◆ Exercise: Change "Page size" to "Canvas size" wherever it occurs in the lines below, and leave everything else in them as it is.

◆ Dataset entries:
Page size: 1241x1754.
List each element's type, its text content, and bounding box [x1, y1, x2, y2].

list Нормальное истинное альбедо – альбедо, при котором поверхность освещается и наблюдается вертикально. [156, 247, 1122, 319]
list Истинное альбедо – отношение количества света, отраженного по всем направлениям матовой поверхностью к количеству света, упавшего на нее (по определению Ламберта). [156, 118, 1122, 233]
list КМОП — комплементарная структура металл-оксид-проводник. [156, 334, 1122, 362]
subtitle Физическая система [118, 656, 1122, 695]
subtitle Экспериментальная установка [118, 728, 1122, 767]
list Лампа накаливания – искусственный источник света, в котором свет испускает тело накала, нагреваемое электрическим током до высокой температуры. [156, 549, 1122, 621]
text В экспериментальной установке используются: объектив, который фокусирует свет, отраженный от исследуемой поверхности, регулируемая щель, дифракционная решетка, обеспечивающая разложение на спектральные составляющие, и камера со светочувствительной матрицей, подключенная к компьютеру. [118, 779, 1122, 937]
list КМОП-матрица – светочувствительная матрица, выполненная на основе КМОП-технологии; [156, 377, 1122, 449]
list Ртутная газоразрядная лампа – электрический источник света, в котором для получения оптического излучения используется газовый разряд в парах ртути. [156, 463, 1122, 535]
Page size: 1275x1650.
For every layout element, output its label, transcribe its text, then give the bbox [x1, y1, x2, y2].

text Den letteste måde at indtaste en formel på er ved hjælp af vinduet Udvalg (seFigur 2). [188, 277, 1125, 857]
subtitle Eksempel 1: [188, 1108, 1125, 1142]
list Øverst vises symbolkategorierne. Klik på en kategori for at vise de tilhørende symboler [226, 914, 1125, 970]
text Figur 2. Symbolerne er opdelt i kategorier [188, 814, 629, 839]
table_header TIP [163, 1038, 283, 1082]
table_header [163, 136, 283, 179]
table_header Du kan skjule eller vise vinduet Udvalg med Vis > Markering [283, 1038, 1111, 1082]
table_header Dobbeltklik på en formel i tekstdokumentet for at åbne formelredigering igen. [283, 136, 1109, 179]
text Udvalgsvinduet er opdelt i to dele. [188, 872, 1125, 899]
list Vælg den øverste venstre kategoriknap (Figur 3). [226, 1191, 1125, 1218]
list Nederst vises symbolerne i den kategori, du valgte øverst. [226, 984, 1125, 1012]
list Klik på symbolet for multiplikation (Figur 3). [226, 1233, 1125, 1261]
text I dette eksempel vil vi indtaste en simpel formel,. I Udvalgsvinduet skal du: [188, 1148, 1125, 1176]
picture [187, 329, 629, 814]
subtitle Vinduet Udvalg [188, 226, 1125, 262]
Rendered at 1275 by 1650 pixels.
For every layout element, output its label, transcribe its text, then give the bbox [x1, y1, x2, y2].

◆ Written solution:
Canvas size: 1241x1754.
List each element's type, its text content, and bounding box [x1, y1, x2, y2].

list Нормальное истинное альбедо – альбедо, при котором поверхность освещается и наблюдается вертикально. [156, 247, 1122, 319]
list Истинное альбедо – отношение количества света, отраженного по всем направлениям матовой поверхностью к количеству света, упавшего на нее (по определению Ламберта). [156, 118, 1122, 233]
list КМОП — комплементарная структура металл-оксид-проводник. [156, 334, 1122, 362]
subtitle Физическая система [118, 656, 1122, 695]
subtitle Экспериментальная установка [118, 728, 1122, 767]
list Лампа накаливания – искусственный источник света, в котором свет испускает тело накала, нагреваемое электрическим током до высокой температуры. [156, 549, 1122, 621]
text В экспериментальной установке используются: объектив, который фокусирует свет, отраженный от исследуемой поверхности, регулируемая щель, дифракционная решетка, обеспечивающая разложение на спектральные составляющие, и камера со светочувствительной матрицей, подключенная к компьютеру. [118, 779, 1122, 937]
list КМОП-матрица – светочувствительная матрица, выполненная на основе КМОП-технологии; [156, 377, 1122, 449]
list Ртутная газоразрядная лампа – электрический источник света, в котором для получения оптического излучения используется газовый разряд в парах ртути. [156, 463, 1122, 535]
Canvas size: 1275x1650.
For every layout element, output its label, transcribe its text, then give the bbox [x1, y1, x2, y2].

text Den letteste måde at indtaste en formel på er ved hjælp af vinduet Udvalg (seFigur 2). [188, 277, 1125, 857]
subtitle Eksempel 1: [188, 1108, 1125, 1142]
list Øverst vises symbolkategorierne. Klik på en kategori for at vise de tilhørende symboler [226, 914, 1125, 970]
text Figur 2. Symbolerne er opdelt i kategorier [188, 814, 629, 839]
table_header TIP [163, 1038, 283, 1082]
table_header [163, 136, 283, 179]
table_header Du kan skjule eller vise vinduet Udvalg med Vis > Markering [283, 1038, 1111, 1082]
table_header Dobbeltklik på en formel i tekstdokumentet for at åbne formelredigering igen. [283, 136, 1109, 179]
text Udvalgsvinduet er opdelt i to dele. [188, 872, 1125, 899]
list Vælg den øverste venstre kategoriknap (Figur 3). [226, 1191, 1125, 1218]
list Nederst vises symbolerne i den kategori, du valgte øverst. [226, 984, 1125, 1012]
list Klik på symbolet for multiplikation (Figur 3). [226, 1233, 1125, 1261]
text I dette eksempel vil vi indtaste en simpel formel,. I Udvalgsvinduet skal du: [188, 1148, 1125, 1176]
picture [187, 329, 629, 814]
subtitle Vinduet Udvalg [188, 226, 1125, 262]
Rendered at 1275 by 1650 pixels.
For every layout element, output its label, transcribe its text, then give the bbox [x1, y1, x2, y2].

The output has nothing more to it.